··· Page text ···

BMCR 2022.06.40

Ysengrimus

, Ysengrimus. Sammlung Tusculum. Berlin; Boston: De Gruyter, 2020. Pp. 516. ISBN 9783110663150. $68.99.

The use of animals to illustrate human virtues and vices goes back in the Latin European tradition to Antiquity. The Aesopic fables became early popular among the Romans in the fables of Phaedrus and never stopped being read and emulated. Although its direct sources are still disputed, Ysengrimus, a long satirical narrative (of over 6,500 verses) that seems out of a Tex Avery cartoon, was thus based on an already long and respectable literary tradition.

In Ysengrimus we follow the sufferings and hardships of the title character, a voracious and greedy wolf who is always ready to deceive and swallow his fellow creatures, in his clashes with his nephew Reinardus, a foxy fox whose only purpose in life is to make a fool of his uncle. Its episodic structure can be summarized as follows:

1. Reinardus helps Ysengrimus to steal bacon in exchange for a morsel, but the wolf eats it all and leaves the fox only the rope that tied the meat.
2. Reinardus’s guile causes Ysengrimus to be beaten by villagers and to have his tail cut off in an ill-fated fishing expedition.
3. Reinardus causes Ysengrimus to be crushed by four sheep while trying to repair his damaged skin.
4. Reinardus pretends to be a doctor and convinces an ailing lion king that he will only be healed by covering himself with the skin of a three-and-a-half-year-old wolf, causing Ysengrimus to be flayed alive.
5. At the lion king’s request, a wild boar begins telling of the past adventures of Reinardus and Ysengrimus, versified by Bruno the Bear. These adventures included a. the fight between the wolves and the other animals in an inn, b. the time Reinardus was tricked by a rooster, and c. the episode in which Ysengrimus became a monk in order to eat all the viands of a monastery, and to drink all the wine in its cellar, and was beaten by the other monks.

··· Excerpted data ···

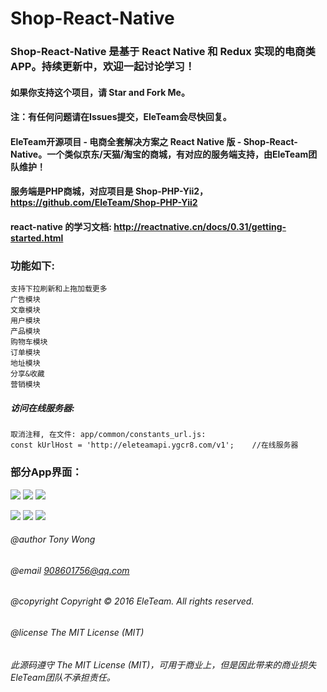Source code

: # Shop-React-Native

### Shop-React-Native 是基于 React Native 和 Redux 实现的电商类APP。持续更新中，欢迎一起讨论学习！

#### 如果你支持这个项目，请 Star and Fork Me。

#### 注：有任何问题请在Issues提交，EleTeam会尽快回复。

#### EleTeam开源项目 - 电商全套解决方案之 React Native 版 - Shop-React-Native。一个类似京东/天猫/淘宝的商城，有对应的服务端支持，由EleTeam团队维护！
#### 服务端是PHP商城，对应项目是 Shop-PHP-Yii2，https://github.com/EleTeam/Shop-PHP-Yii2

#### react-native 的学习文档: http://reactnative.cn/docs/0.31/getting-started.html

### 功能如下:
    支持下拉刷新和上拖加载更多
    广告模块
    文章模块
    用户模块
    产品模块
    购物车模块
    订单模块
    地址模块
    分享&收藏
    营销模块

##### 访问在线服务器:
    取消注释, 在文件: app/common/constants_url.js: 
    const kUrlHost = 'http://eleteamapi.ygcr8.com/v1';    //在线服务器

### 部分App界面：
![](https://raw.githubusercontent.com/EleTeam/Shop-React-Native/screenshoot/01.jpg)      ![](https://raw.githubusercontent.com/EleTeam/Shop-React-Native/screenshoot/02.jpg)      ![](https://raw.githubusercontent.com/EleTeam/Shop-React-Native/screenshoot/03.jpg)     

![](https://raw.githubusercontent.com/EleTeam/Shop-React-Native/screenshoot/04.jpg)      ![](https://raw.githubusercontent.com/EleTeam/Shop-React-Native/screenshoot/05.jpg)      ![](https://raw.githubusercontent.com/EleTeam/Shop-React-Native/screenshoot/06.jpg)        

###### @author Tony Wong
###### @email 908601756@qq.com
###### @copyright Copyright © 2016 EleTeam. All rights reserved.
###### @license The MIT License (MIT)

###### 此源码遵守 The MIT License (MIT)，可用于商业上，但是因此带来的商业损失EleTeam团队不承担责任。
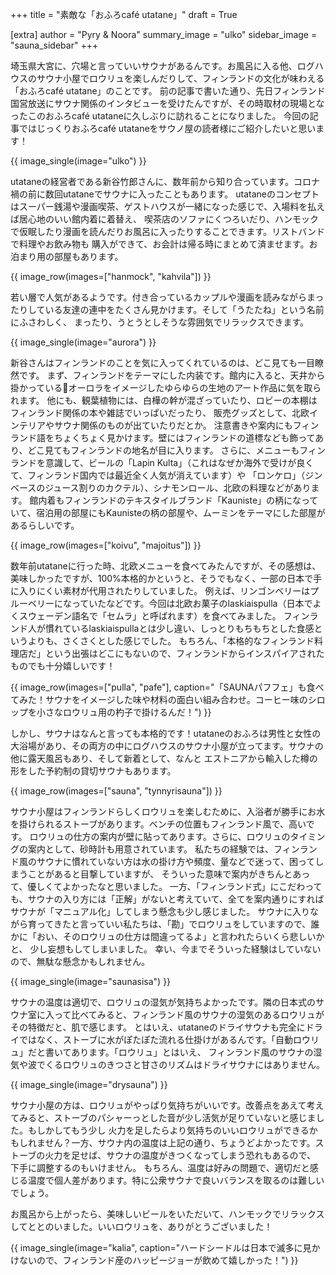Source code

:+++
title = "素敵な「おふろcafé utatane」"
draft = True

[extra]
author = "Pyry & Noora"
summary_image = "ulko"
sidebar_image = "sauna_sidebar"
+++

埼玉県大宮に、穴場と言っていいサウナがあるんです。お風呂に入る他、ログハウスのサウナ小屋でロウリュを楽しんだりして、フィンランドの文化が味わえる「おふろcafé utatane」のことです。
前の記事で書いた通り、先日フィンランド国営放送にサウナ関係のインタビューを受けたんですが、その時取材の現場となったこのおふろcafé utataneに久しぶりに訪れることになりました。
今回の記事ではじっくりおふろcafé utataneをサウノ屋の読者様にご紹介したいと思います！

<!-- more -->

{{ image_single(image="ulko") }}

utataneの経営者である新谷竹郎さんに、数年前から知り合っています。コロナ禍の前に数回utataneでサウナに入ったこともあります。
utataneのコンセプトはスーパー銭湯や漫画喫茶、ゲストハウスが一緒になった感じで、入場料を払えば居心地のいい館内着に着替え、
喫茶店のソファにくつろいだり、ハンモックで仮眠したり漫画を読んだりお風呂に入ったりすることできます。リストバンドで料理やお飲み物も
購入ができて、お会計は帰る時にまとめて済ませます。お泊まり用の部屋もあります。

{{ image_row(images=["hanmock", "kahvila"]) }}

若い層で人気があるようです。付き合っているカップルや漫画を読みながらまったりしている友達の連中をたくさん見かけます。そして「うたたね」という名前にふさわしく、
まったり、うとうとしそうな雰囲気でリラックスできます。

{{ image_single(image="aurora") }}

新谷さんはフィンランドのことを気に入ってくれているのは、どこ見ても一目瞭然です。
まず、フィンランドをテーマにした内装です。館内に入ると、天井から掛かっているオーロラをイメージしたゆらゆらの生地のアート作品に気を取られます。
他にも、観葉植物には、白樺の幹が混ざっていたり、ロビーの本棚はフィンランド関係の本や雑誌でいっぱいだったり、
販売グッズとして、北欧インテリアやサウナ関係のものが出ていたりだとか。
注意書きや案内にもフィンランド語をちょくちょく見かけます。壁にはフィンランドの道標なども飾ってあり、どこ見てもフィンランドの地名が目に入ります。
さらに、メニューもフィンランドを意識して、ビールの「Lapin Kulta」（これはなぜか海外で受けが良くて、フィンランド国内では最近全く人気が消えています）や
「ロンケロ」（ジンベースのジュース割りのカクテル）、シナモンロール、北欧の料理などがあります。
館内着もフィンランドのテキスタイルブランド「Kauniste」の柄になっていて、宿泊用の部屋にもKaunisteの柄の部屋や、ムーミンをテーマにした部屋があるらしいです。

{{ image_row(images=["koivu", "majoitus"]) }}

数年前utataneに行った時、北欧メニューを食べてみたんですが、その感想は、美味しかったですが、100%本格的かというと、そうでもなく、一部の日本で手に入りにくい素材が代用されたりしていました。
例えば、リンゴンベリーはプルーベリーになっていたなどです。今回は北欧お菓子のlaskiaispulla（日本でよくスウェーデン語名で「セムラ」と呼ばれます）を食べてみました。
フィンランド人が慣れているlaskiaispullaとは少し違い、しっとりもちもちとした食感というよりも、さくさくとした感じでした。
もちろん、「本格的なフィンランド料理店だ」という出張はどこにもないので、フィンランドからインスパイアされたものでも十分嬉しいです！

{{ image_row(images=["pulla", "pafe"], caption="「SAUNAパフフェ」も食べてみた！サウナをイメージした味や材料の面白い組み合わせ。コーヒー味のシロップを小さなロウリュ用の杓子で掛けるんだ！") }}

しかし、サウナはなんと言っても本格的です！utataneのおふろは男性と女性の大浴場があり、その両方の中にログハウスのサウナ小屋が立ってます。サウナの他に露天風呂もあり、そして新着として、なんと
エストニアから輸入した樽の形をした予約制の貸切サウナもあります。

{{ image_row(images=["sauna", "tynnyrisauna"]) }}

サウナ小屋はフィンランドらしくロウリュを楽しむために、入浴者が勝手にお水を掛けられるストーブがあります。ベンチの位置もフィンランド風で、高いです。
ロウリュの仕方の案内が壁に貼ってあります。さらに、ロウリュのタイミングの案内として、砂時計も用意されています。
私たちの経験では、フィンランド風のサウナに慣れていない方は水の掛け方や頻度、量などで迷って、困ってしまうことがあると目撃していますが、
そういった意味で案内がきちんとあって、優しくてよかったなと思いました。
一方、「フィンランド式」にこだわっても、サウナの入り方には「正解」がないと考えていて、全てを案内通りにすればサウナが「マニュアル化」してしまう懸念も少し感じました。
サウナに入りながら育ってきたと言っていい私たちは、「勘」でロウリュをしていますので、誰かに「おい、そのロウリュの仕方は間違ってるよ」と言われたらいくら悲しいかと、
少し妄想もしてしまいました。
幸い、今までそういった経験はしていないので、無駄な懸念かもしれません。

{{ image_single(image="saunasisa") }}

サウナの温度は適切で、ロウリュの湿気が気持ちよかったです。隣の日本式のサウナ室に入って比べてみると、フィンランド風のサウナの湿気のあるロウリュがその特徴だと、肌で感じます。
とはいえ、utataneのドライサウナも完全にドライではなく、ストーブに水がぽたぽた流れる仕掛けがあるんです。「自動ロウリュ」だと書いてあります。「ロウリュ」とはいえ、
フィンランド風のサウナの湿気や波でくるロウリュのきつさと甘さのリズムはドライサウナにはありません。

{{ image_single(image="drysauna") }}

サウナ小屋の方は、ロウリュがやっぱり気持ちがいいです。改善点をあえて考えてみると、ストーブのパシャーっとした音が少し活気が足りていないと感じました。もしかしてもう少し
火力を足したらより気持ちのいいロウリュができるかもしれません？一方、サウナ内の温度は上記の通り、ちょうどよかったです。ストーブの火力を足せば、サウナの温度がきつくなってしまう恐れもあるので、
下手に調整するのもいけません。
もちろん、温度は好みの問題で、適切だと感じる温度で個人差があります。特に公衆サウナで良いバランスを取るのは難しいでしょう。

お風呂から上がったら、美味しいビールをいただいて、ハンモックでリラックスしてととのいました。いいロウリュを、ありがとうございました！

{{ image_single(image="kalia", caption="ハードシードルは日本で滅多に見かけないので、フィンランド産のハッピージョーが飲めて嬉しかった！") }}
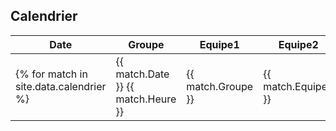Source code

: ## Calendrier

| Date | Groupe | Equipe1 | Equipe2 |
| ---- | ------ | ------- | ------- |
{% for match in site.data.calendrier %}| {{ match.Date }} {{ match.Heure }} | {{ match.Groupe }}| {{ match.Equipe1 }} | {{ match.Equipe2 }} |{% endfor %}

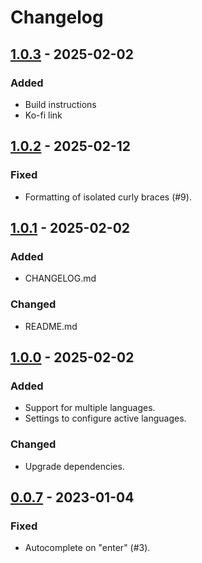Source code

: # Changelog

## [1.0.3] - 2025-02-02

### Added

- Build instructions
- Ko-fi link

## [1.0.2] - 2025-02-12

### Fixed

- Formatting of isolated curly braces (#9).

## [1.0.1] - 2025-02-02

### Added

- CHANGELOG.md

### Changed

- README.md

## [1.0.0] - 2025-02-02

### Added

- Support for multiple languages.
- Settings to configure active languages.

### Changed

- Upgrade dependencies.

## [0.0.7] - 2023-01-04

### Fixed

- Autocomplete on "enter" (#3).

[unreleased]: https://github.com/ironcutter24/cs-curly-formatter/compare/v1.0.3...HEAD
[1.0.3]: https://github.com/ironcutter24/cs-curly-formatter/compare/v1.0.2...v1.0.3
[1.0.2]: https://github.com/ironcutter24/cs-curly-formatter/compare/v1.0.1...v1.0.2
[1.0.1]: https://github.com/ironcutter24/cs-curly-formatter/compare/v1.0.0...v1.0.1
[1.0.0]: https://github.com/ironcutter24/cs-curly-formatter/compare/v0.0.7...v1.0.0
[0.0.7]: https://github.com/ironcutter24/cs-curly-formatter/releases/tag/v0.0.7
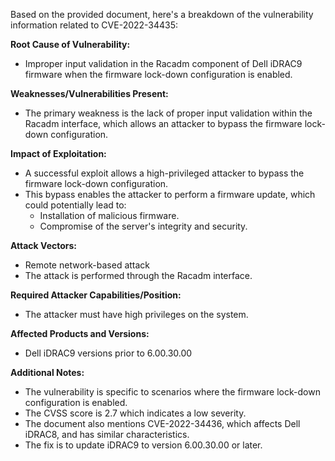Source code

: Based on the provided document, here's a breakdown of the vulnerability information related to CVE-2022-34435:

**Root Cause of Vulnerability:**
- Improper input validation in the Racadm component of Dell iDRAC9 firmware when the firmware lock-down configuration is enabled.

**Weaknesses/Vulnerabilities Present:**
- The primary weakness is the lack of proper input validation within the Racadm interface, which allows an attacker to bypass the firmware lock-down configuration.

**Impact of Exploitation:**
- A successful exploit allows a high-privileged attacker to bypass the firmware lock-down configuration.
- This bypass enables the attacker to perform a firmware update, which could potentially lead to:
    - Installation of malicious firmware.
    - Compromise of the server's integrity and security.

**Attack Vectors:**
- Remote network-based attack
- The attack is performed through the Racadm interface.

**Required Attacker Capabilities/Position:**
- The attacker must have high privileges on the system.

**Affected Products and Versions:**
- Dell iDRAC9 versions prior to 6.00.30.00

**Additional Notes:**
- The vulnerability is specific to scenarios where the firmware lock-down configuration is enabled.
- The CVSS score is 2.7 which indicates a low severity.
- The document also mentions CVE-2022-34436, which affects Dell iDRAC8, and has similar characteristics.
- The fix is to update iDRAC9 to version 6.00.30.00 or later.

···

# Aim of the task
Continue the Ysengrimus book review from the point where its text stops, picking up after the fifth episode in its summary.

# Result of this exercise
6. Ysengrimus is fooled and kicked by a horse whose hide he was trying to steal, and head-butted by a ram he had tried to devour.
7. Ysengrimus is once again flayed (his skin has grown back) after sharing in equal parts a hunted animal between himself, the lion king, and Reinardus.
8. Ysengrimus is tricked by a donkey and needs to cut off his own paw to escape a trap.
9. A sow convinces Ysengrimus to bite her ear in order to have him killed and eaten by her vengeful kin. Reinardus hypocritically mourns the death of his opponent.

Filled with cartoonish violence and impossibilities (the only attack with “real” consequences is the final one, that ends with the wolf’s death), the narrative resembles the comic clashes between Coyote and Roadrunner, or Tom and Jerry.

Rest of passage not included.